Second Cisco SD-WAN Zero-Day Hits CISA KEV in Two Weeks

CISA added a second Cisco Catalyst SD-WAN Manager vulnerability to its Known Exploited Vulnerabilities catalog on June 15, 2026—just two weeks after adding the first. CVE-2026-20262, a path traversal flaw with a CVSS score of 6.5, allows authenticated attackers to write arbitrary files and escalate to root.

Federal civilian agencies face a June 29, 2026 remediation deadline.

Exploitation Details

The vulnerability stems from insufficient validation of user input in the SD-WAN Manager's web interface API endpoints. According to Help Net Security, attackers with valid credentials and at least write access can send crafted HTTP requests to create or overwrite any file on the underlying operating system.

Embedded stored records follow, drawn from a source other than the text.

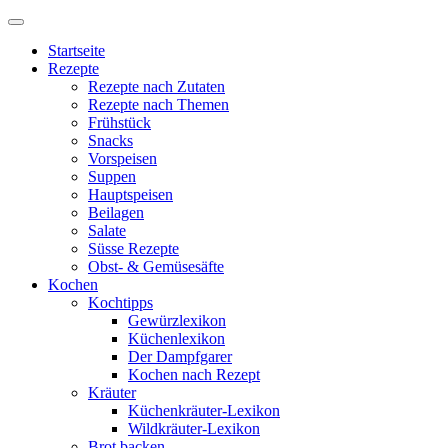
Startseite
Rezepte
Rezepte nach Zutaten
Rezepte nach Themen
Frühstück
Snacks
Vorspeisen
Suppen
Hauptspeisen
Beilagen
Salate
Süsse Rezepte
Obst- & Gemüsesäfte
Kochen
Kochtipps
Gewürzlexikon
Küchenlexikon
Der Dampfgarer
Kochen nach Rezept
Kräuter
Küchenkräuter-Lexikon
Wildkräuter-Lexikon
Brot backen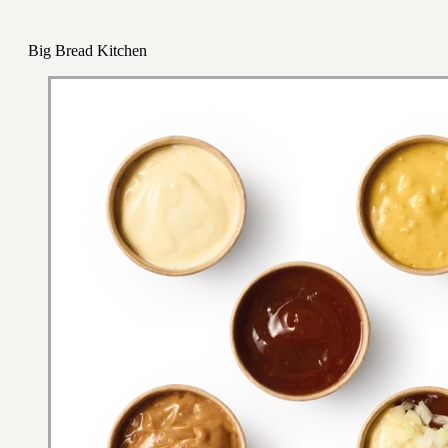
Big Bread Kitchen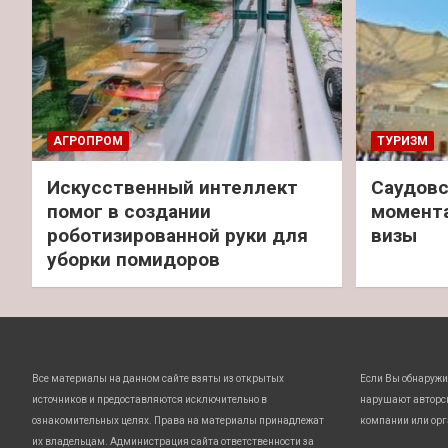
АГРОПРОМ
ТУРИЗМ
Искусственный интеллект
Саудовс
помог в создании
момент
роботизированной руки для
визы
уборки помидоров
Все материалы на данном сайте взяты из открытых
Если Вы обнаружи
источников и предоставляются исключительно в
нарушают авторс
ознакомительных целях. Права на материалы принадлежат
компании или орг
их владельцам. Администрация сайта ответственности за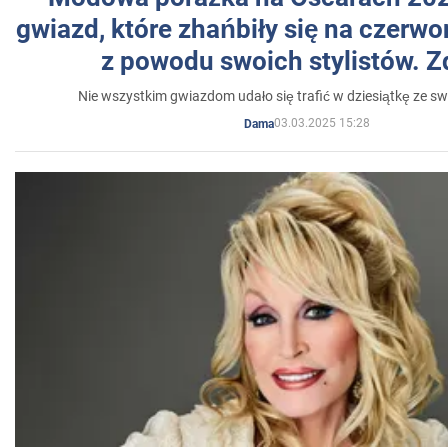
gwiazd, które zhańbiły się na czer
z powodu swoich stylistów. Z
Nie wszystkim gwiazdom udało się trafić w dziesiątkę ze sw
03.03.2025 15:28
Dama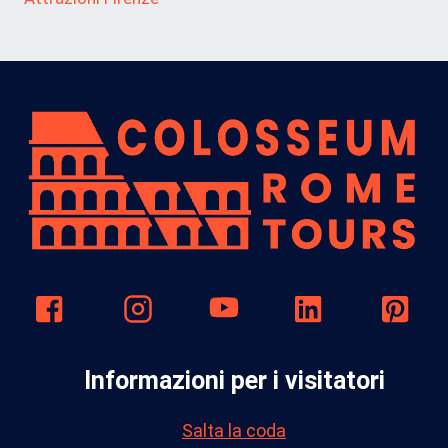
Informazioni per i visitatori
Salta la coda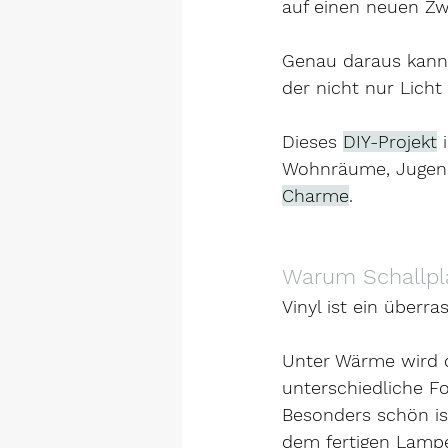
auf einen neuen Zw
Genau daraus kann 
der nicht nur Licht
Dieses 
DIY-Projekt
 
Wohnräume, Jugend
Charme
.
Warum Schallpla
Vinyl ist ein überra
Unter Wärme wird di
unterschiedliche F
Besonders schön ist
dem fertigen Lampe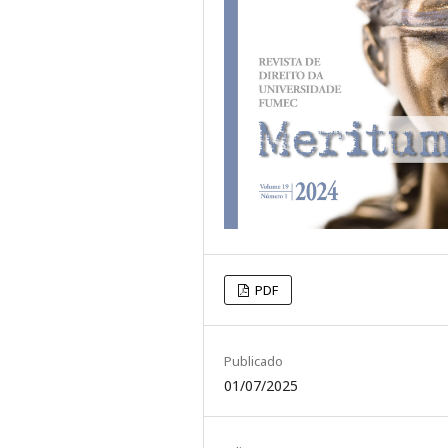
PDF
Publicado
01/07/2025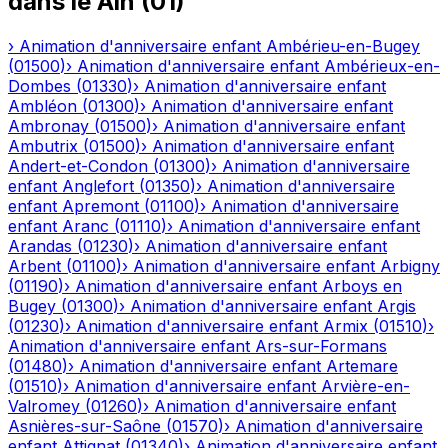
dans le
Ain
(
01
)
›
Animation d'anniversaire enfant
Ambérieu-en-Bugey
(
01500
)
›
Animation d'anniversaire enfant
Ambérieux-en-
Dombes
(
01330
)
›
Animation d'anniversaire enfant
Ambléon
(
01300
)
›
Animation d'anniversaire enfant
Ambronay
(
01500
)
›
Animation d'anniversaire enfant
Ambutrix
(
01500
)
›
Animation d'anniversaire enfant
Andert-et-Condon
(
01300
)
›
Animation d'anniversaire
enfant
Anglefort
(
01350
)
›
Animation d'anniversaire
enfant
Apremont
(
01100
)
›
Animation d'anniversaire
enfant
Aranc
(
01110
)
›
Animation d'anniversaire enfant
Arandas
(
01230
)
›
Animation d'anniversaire enfant
Arbent
(
01100
)
›
Animation d'anniversaire enfant
Arbigny
(
01190
)
›
Animation d'anniversaire enfant
Arboys en
Bugey
(
01300
)
›
Animation d'anniversaire enfant
Argis
(
01230
)
›
Animation d'anniversaire enfant
Armix
(
01510
)
›
Animation d'anniversaire enfant
Ars-sur-Formans
(
01480
)
›
Animation d'anniversaire enfant
Artemare
(
01510
)
›
Animation d'anniversaire enfant
Arvière-en-
Valromey
(
01260
)
›
Animation d'anniversaire enfant
Asnières-sur-Saône
(
01570
)
›
Animation d'anniversaire
enfant
Attignat
(
01340
)
›
Animation d'anniversaire enfant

In observed attacks, threat actors deployed malicious .war files that the WildFly Java application server executed as web applications. They then interacted with these implants via POST requests to establish persistent access and escalate privileges to root.

This makes CVE-2026-20262 the second actively exploited SD-WAN vulnerability in rapid succession. We covered the first—CVE-2026-20245—when Cisco acknowledged limited exploitation resulting in configuration changes pushed to edge devices. That vulnerability carries a CVSS 7.8 rating and enables arbitrary command execution as root via crafted file uploads.

Affected Deployments

Both vulnerabilities affect all Cisco Catalyst SD-WAN Manager deployment types:

• On-premises installations
• Cloud-Pro deployments
• Cloud (Cisco Managed)
• Government (FedRAMP)

The widespread footprint means enterprises across sectors are potentially exposed. Organizations running SD-WAN infrastructure should treat patching as urgent—attackers are clearly aware of these flaws and actively hunting for vulnerable instances.

Detection Indicators

Cisco's advisory recommends reviewing logs for specific patterns that indicate exploitation attempts. Security teams should look for unusual .war file deployments to the WildFly application server and unexpected POST requests to newly created application endpoints.

The Security Affairs analysis noted the patch for CVE-2026-20262 is identical to the fix for CVE-2026-20245, suggesting both flaws share a common root cause in input validation routines.

Recommended Actions

1. Patch immediately to the latest Catalyst SD-WAN Manager release (patched versions available since June 15)
2. Audit authentication and remove unnecessary write-access accounts
3. Review WildFly deployments for unexpected .war files or applications
4. Monitor API traffic for crafted path traversal sequences in HTTP requests
5. Check edge device configurations for unauthorized changes

For organizations unable to patch immediately, restricting access to the SD-WAN Manager web interface to trusted networks provides some risk reduction. However, given confirmed exploitation, patching should take priority over workarounds.

The back-to-back SD-WAN vulnerabilities highlight the growing attacker focus on network management platforms. These systems control traffic routing and policy enforcement across distributed networks—compromising them gives attackers both visibility into network architecture and the ability to manipulate traffic flows.